MobileRead Forums - View Single Post - Automated Processing Workflows as and with Free Software

skreutzer · 01-30-2014, 07:25 AM

@DaleDe: Thanks for the moving, I was quite unsure where this topic belongs to.

@roger64: Yes, I do exactly the same as st_albert described (using writer2latex as standalone), but not as direct ODT to EPUB conversion, instead, for ODT to XHTML to EPUB conversion, since there could be a lot of things one might to do to the XHTML, including XML validation, adding, removing or moving parts of the document, writing a log of spelling and grammar mistakes or inserting soft-hyphens etc. Further, with XTHML to EPUB as separate, indipendent step, an ODT source file isn't required, other XHTML exporting software or websites can be used as well. Furthermore, instead of mixing ODT and EPUB, LaTeX and every other future output format (which is caused by the goal of the writer2latex package to represent the ODT as displayed in OpenOffice/LibreOffice WYSIWYG visual representation), other front ends and back ends could be added and customized at any time without the need of adjusting all of the other parts of the processing workflow. I ensure that ODT to XHTML to EPUB works at present, and I hopefully will be able to ensure this in the future, too, while helping out to set up the environment needed for such conversions. Currently I'm working on a shell script to automate the conversion process from ODT to XHTML to EPUB, and after this I'm planning to build some tool to manage book projects for this shell script (adding projects, manage metadata, run conversions in bulk), and after that I'm planning to build a tool to manage the setup of the workflow environment. Things like converting multiple ODTs to a single EPUB could then be added relatively easily.

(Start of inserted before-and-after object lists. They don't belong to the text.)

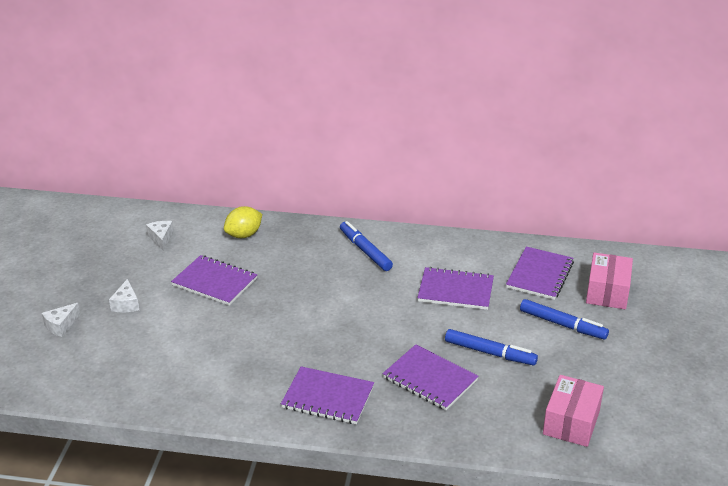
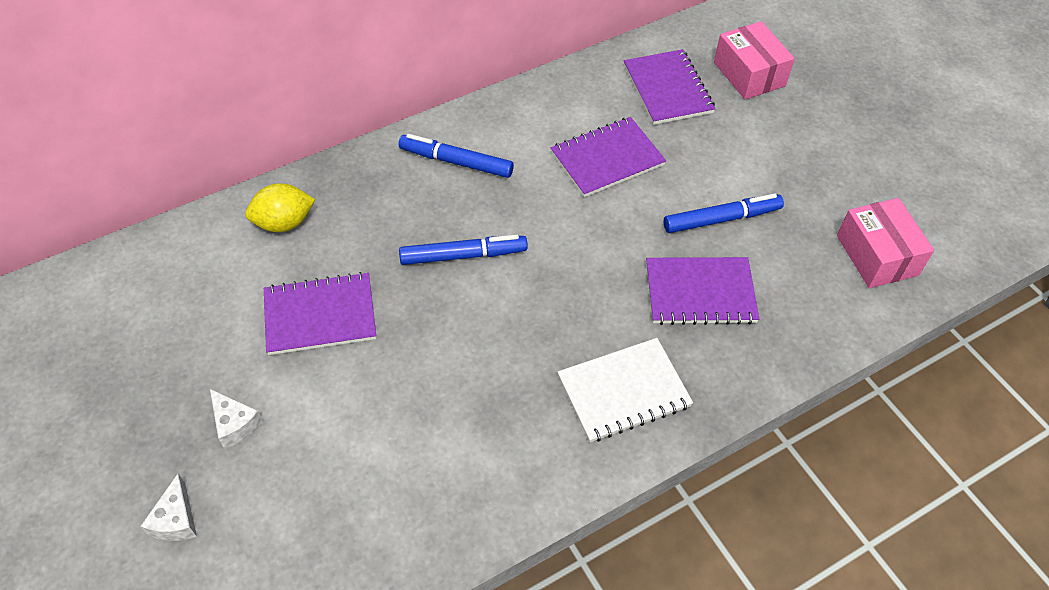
camera: 40 degrees left, 20 degrees up
white cheese [146,221,173,251] -> none
yellow lemon [224,206,262,238] -> yellow lemon turned 60 degrees clockwise [245,183,315,232]
purple notebook [281,366,374,424] -> white notebook [558,338,693,442]
blue marker [520,299,609,339] -> blue marker moved to [399,235,528,265]

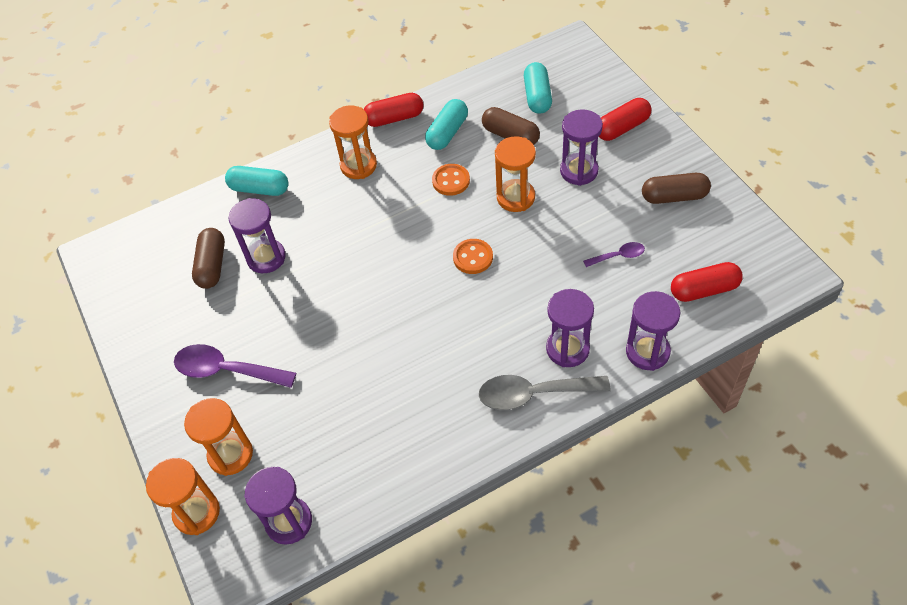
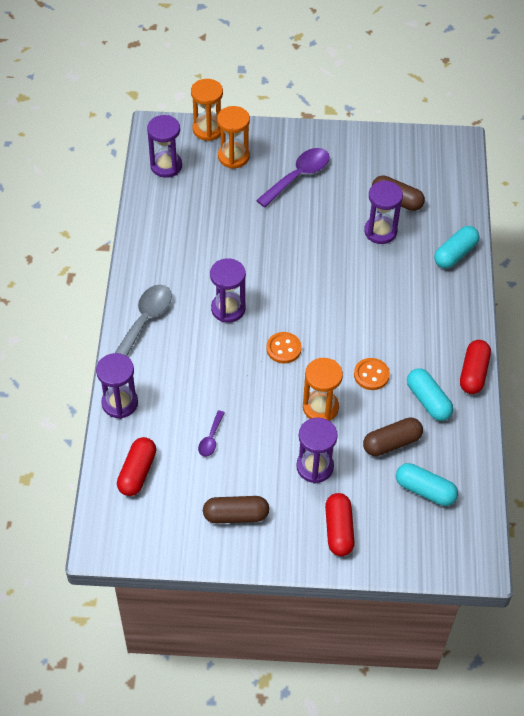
camera: 115 degrees right, 0 degrees up
orange hourglass [329,106,377,179] -> none
purple hourglass [546,289,594,367] -> purple hourglass moved to [210,258,246,323]
brown capsule [642,173,711,204] -> brown capsule turned 60 degrees clockwise [203,496,269,523]

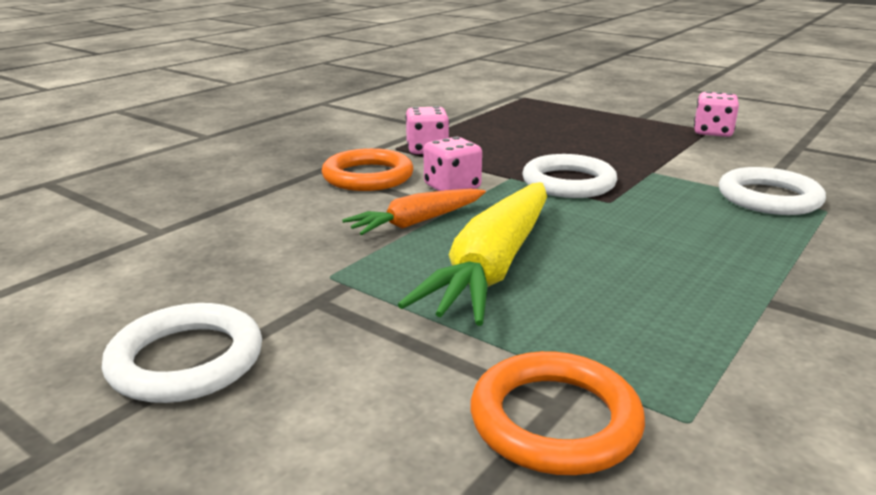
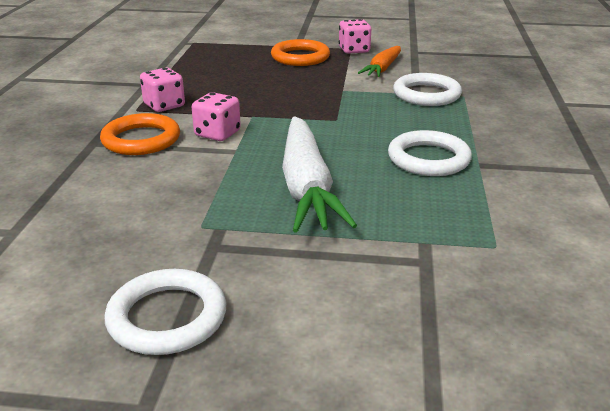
camera: 30 degrees left, 5 degrees up
orange carrot [342,189,486,235] -> orange carrot moved to [358,46,401,77]
yellow carrot [398,182,547,326] -> white carrot [282,116,357,233]
orange ring [470,351,645,475] -> orange ring moved to [271,39,330,66]
white ring [522,154,617,198] -> white ring moved to [388,130,472,176]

@dickloraine: Other tools can be integrated at any time. However, for myself, I won't put time into integrating a tool which isn't free software or adds unnecessary dependencies, while still you for yourself can do so or other people can provide support and help for proprietary, restrictive, non-free tools, if they like - even if it is a pretty bad idea anyway. Some time ago I already experimented with pandoc, which is quite usable, but witten in Haskell, so my fear was (and is) that this could make it hard for other developers and the community to fully take advantage of it. But it is definitively an option, yes, and it can be integrated as long as there aren't more advanced converters available to the processing workflow. AsciiDoc isn't an option, because nowadays it is technically not reasonable to support other plain text formats than XML for processing automation, since XML is widely supported in most programming languages, while every custom plain text format has to be parsed separately. So custom plain text formats only play a role when converted to XML, or as target formats which are not intended to be processed any further (like *.tex). AsciiDoc therefore could be a front end for text editing, because AsciiDoc files can be converted to XML/XHTML. As you mentioned that command line tools are not user friendly, you have to keep in mind that command line tools are in most cases the only tools which are automatable, while GUI tools are often not. So in general it is a good idea to maintain a tool as command line tool in order to keep automatibility, and develop a GUI on top of it to make it user friendly, just as LyX does for LaTeX. For your LaTeX setup example, you should consider that installing LaTeX on a free operating system is just one click, because software package management is an integral part of free software practices, while on non-free, proprietary operating systems still there are LaTeX ports available, where their setups need a few clicks instead of just one, but LaTeX there too is easy to install.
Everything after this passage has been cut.